# Your task:
Output only the entries, exactly as given, without the pictures.

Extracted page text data
▼▼▼

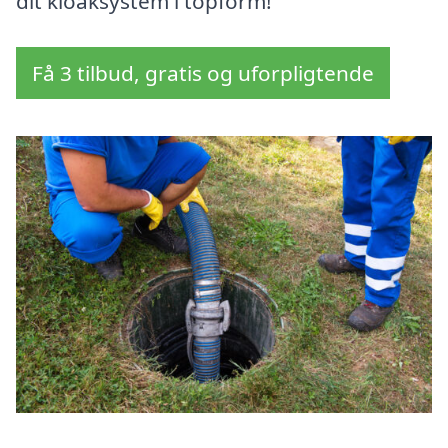
dit kloaksystem i topform!
Få 3 tilbud, gratis og uforpligtende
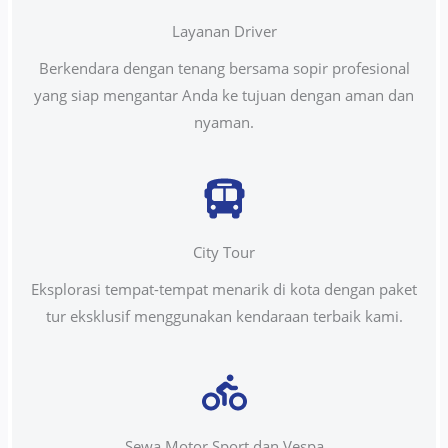
Layanan Driver
Berkendara dengan tenang bersama sopir profesional
yang siap mengantar Anda ke tujuan dengan aman dan
nyaman.
City Tour
Eksplorasi tempat-tempat menarik di kota dengan paket
tur eksklusif menggunakan kendaraan terbaik kami.
Sewa Motor Sport dan Vespa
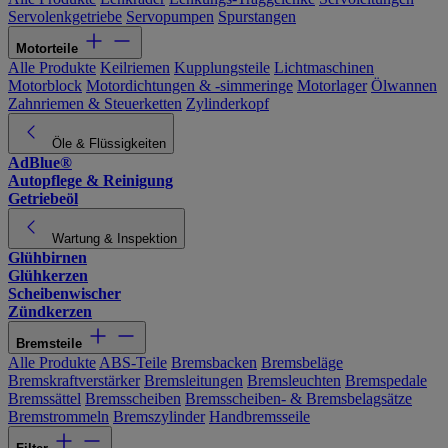
Servolenkgetriebe
Servopumpen
Spurstangen
Motorteile
Alle Produkte
Keilriemen
Kupplungsteile
Lichtmaschinen
Motorblock
Motordichtungen & -simmeringe
Motorlager
Ölwannen
Zahnriemen & Steuerketten
Zylinderkopf
Öle & Flüssigkeiten
AdBlue®
Autopflege & Reinigung
Getriebeöl
Wartung & Inspektion
Glühbirnen
Glühkerzen
Scheibenwischer
Zündkerzen
Bremsteile
Alle Produkte
ABS-Teile
Bremsbacken
Bremsbeläge
Bremskraftverstärker
Bremsleitungen
Bremsleuchten
Bremspedale
Bremssättel
Bremsscheiben
Bremsscheiben- & Bremsbelagsätze
Bremstrommeln
Bremszylinder
Handbremsseile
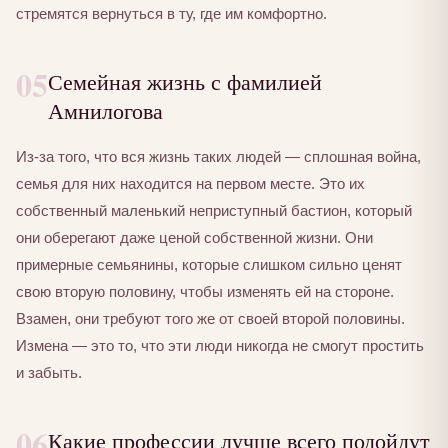
стремятся вернуться в ту, где им комфортно.
05
Семейная жизнь с фамилией
Амнилогова
Из-за того, что вся жизнь таких людей — сплошная война,
семья для них находится на первом месте. Это их
собственный маленький неприступный бастион, который
они оберегают даже ценой собственной жизни. Они
примерные семьянины, которые слишком сильно ценят
свою вторую половину, чтобы изменять ей на стороне.
Взамен, они требуют того же от своей второй половины.
Измена — это то, что эти люди никогда не смогут простить
и забыть.
06
Какие профессии лучше всего подойдут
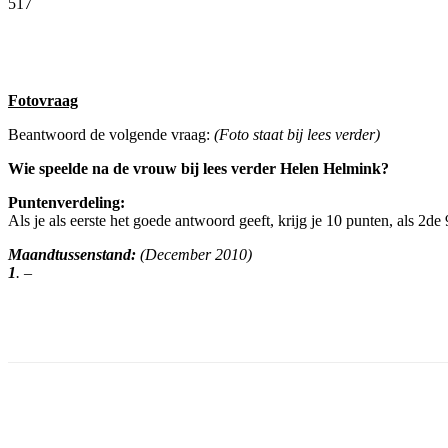
517
Facebook
Twitter
Pinterest
WhatsApp
Fotovraag
Beantwoord de volgende vraag:
(Foto staat bij lees verder)
Wie speelde na de vrouw bij lees verder Helen Helmink?
Puntenverdeling:
Als je als eerste het goede antwoord geeft, krijg je 10 punten, als 2de
Maandtussenstand:
(December 2010)
1
. –
Facebook
Twitter
Pinterest
WhatsApp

▲▲▲

# Solution to the exercise:
dit kloaksystem i topform!
Få 3 tilbud, gratis og uforpligtende
Layanan Driver
Berkendara dengan tenang bersama sopir profesional
yang siap mengantar Anda ke tujuan dengan aman dan
nyaman.
City Tour
Eksplorasi tempat-tempat menarik di kota dengan paket
tur eksklusif menggunakan kendaraan terbaik kami.
Sewa Motor Sport dan Vespa
Servolenkgetriebe
Servopumpen
Spurstangen
Motorteile
Alle Produkte
Keilriemen
Kupplungsteile
Lichtmaschinen
Motorblock
Motordichtungen & -simmeringe
Motorlager
Ölwannen
Zahnriemen & Steuerketten
Zylinderkopf
Öle & Flüssigkeiten
AdBlue®
Autopflege & Reinigung
Getriebeöl
Wartung & Inspektion
Glühbirnen
Glühkerzen
Scheibenwischer
Zündkerzen
Bremsteile
Alle Produkte
ABS-Teile
Bremsbacken
Bremsbeläge
Bremskraftverstärker
Bremsleitungen
Bremsleuchten
Bremspedale
Bremssättel
Bremsscheiben
Bremsscheiben- & Bremsbelagsätze
Bremstrommeln
Bremszylinder
Handbremsseile
стремятся вернуться в ту, где им комфортно.
05
Семейная жизнь с фамилией
Амнилогова
Из-за того, что вся жизнь таких людей — сплошная война,
семья для них находится на первом месте. Это их
собственный маленький неприступный бастион, который
они оберегают даже ценой собственной жизни. Они
примерные семьянины, которые слишком сильно ценят
свою вторую половину, чтобы изменять ей на стороне.
Взамен, они требуют того же от своей второй половины.
Измена — это то, что эти люди никогда не смогут простить
и забыть.
06
Какие профессии лучше всего подойдут
517
Facebook
Twitter
Pinterest
WhatsApp
Fotovraag
Beantwoord de volgende vraag:
(Foto staat bij lees verder)
Wie speelde na de vrouw bij lees verder Helen Helmink?
Puntenverdeling:
Als je als eerste het goede antwoord geeft, krijg je 10 punten, als 2de
Maandtussenstand:
(December 2010)
1
. –
Facebook
Twitter
Pinterest
WhatsApp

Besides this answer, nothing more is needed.